Manually blocking calls will also get you nowhere. And please, for the love of god, don't press a number to get on their alleged "do-not-call" list. That will guarantee that you will get even more robocalls - they know you're a live number now.

On the technical side, our landline service (free) is powered by Twilio and our mobile product is available in both app stores (14 day free trial, $2 bucks a month after that). We're a PHP/Laravel shop and our team is completely remote.

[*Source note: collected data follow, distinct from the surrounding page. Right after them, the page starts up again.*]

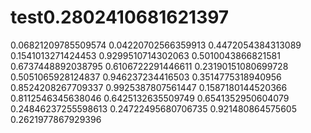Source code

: # test0.2802410681621397
0.06821209785509574
0.04220702566359913
0.4472054384313089
0.1541013271424453
0.9299510714302063
0.5010043866821581
0.6737448892038795
0.6106722291446611
0.23190151080699728
0.5051065928124837
0.946237234416503
0.3514775318940956
0.8524208267709337
0.9925387807561447
0.1587180144520366
0.8112546345638046
0.6425132635509749
0.6541352950604079
0.24846237255598613
0.24722495680706735
0.921480864575605
0.2621977867929396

To do the actual detection, our algorithm analyzes over 70M calls per month and adds over 1,300 new numbers to the blacklist every day. We built the world's largest commercial telephony honeypot (300k+ lines) and can detect new attacks within minutes of them starting (even with spoofed numbers). Just last month, Nomorobo stopped over 27 million from reaching people's phones.

I'm happy to answer any other questions that you have about robocalls. I'm kind of the "robocall guy". I won the FTC Robocall challenge back in 2013 and grew Nomorobo to be the leading robocall blocker on the market. I've even testified in front of the US Senate about the robocall epidemic.